Smith also knows that other types of researchers will attend the symposium. So
she describes the product to her survey audience and asks:
-
Would you use this type of test tube in your research?
-
If so, how would you use it?
- Rank the following features of this test tube by how important they are to your
research.
Once Ms. Smith has collected responses to this survey, she will know which types
of researchers she can expect at which meeting, the most common type of
research being performed at different facilities, and what types of facilities
will be represented at each symposium. By combining these facts with the
questions about the new product, she will also know which research specialties
are most likely to use the new product, how each specialty is likely to use the
product, what product features are most important to each type of research.
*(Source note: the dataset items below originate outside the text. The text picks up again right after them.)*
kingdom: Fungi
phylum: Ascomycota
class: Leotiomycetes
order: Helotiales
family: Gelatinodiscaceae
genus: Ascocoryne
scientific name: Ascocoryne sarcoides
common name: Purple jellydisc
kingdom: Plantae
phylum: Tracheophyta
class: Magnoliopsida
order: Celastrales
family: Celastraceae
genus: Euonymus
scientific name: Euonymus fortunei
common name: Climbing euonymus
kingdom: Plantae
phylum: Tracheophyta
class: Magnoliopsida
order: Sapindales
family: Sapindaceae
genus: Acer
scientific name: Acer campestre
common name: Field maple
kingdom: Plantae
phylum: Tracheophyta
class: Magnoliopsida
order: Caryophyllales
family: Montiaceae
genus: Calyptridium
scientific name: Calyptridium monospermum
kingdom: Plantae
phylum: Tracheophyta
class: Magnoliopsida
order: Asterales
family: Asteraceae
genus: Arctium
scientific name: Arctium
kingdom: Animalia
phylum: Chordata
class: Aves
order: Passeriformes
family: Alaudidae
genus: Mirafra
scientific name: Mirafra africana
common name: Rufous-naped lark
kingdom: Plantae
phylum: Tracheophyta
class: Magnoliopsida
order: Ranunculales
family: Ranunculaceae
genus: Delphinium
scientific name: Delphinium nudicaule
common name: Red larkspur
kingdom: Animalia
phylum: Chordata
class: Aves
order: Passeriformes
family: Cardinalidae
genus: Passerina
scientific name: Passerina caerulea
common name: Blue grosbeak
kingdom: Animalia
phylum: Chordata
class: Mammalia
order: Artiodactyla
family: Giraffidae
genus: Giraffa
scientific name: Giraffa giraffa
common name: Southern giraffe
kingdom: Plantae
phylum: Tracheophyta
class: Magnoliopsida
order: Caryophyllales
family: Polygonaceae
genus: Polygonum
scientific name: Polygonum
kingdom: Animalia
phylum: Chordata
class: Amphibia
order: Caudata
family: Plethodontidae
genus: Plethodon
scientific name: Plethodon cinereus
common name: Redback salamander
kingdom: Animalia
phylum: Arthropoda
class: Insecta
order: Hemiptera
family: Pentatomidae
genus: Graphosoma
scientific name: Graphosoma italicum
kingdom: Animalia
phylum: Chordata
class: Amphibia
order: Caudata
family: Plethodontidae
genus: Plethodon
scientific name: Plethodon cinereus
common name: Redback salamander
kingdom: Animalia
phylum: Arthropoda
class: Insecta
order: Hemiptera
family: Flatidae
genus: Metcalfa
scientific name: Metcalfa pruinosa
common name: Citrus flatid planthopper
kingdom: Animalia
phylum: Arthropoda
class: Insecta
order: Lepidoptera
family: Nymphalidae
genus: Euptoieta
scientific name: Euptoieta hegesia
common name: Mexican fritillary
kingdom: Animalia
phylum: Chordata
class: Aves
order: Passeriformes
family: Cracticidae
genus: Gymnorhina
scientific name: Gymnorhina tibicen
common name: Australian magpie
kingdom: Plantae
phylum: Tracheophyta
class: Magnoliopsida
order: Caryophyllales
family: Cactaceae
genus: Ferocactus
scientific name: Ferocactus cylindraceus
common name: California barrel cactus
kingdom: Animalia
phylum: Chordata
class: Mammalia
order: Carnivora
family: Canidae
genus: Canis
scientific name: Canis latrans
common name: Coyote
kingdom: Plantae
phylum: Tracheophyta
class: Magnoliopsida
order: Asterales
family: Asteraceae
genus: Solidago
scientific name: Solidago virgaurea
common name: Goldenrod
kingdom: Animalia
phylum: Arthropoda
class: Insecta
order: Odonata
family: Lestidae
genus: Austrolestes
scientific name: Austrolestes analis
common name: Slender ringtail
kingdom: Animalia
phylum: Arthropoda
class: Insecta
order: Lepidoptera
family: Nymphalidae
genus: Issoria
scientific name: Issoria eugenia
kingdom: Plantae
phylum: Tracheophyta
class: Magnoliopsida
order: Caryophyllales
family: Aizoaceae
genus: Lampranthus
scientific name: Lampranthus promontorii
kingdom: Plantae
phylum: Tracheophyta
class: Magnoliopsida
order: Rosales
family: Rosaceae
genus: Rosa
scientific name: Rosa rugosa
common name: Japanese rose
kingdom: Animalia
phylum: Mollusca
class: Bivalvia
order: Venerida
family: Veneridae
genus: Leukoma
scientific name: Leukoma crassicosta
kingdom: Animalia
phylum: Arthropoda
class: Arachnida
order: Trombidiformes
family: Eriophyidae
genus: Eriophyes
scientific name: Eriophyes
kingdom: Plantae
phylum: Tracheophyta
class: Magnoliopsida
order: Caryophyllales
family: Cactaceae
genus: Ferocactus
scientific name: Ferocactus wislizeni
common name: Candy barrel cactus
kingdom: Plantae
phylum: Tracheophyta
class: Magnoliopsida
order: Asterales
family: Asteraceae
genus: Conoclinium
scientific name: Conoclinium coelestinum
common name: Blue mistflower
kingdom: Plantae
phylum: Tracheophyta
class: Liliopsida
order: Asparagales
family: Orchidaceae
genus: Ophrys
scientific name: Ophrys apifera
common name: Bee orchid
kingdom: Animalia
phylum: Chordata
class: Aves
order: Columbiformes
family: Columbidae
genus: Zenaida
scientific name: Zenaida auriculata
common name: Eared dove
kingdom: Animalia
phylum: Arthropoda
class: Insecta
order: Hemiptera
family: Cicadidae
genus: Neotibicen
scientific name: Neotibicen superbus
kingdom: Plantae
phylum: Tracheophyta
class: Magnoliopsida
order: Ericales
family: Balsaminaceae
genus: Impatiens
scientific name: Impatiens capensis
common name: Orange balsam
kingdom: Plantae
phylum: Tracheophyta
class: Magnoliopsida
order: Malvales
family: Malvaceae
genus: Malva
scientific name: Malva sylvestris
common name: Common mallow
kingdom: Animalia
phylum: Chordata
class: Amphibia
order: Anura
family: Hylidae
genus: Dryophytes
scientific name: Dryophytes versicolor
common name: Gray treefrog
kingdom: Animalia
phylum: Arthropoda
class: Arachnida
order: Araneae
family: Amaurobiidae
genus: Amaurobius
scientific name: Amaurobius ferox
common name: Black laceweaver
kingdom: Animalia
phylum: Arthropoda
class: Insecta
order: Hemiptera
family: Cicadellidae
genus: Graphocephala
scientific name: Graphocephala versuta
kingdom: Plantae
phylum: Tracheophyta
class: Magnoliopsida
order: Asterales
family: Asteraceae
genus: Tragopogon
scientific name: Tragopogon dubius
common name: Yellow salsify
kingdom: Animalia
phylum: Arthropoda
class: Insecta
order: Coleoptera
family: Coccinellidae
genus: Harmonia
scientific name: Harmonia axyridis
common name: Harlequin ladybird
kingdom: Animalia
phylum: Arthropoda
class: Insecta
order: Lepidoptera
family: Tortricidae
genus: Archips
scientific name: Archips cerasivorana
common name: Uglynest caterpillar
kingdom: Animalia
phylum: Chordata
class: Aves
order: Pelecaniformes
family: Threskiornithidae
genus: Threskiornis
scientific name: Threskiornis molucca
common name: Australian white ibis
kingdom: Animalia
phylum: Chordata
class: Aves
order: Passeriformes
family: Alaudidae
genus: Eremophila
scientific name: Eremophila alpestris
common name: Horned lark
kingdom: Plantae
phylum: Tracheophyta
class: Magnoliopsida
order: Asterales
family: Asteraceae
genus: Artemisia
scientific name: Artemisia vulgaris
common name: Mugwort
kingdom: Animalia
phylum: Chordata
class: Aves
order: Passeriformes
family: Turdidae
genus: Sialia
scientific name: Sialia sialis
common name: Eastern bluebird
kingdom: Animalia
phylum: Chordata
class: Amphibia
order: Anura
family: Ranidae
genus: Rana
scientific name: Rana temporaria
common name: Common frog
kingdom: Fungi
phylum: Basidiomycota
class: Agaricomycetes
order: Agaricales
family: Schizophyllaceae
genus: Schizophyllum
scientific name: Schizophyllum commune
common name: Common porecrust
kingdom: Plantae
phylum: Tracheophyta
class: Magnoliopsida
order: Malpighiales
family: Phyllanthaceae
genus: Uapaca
Based on her survey results, Ms. Smith can define appropriate messages,
focusing on the features that appeal to the audience who will attend the
symposium and is likely to purchase.
Conclusion
Your ability to find market opportunities, reach those potential customers,
provide the products they need and measure their satisfaction over time will
differentiate both you as a marketer, and your company as a market leader.
Creating and keeping a portfolio of customer profiles up to date helps you know
where to focus your marketing, sales, support and product development efforts.
The days of marketing as an art-form are far from over, but by integrating this
type of left-brained measurement with right-brained creativity, you and your
company can maintain a definite competitive advantage.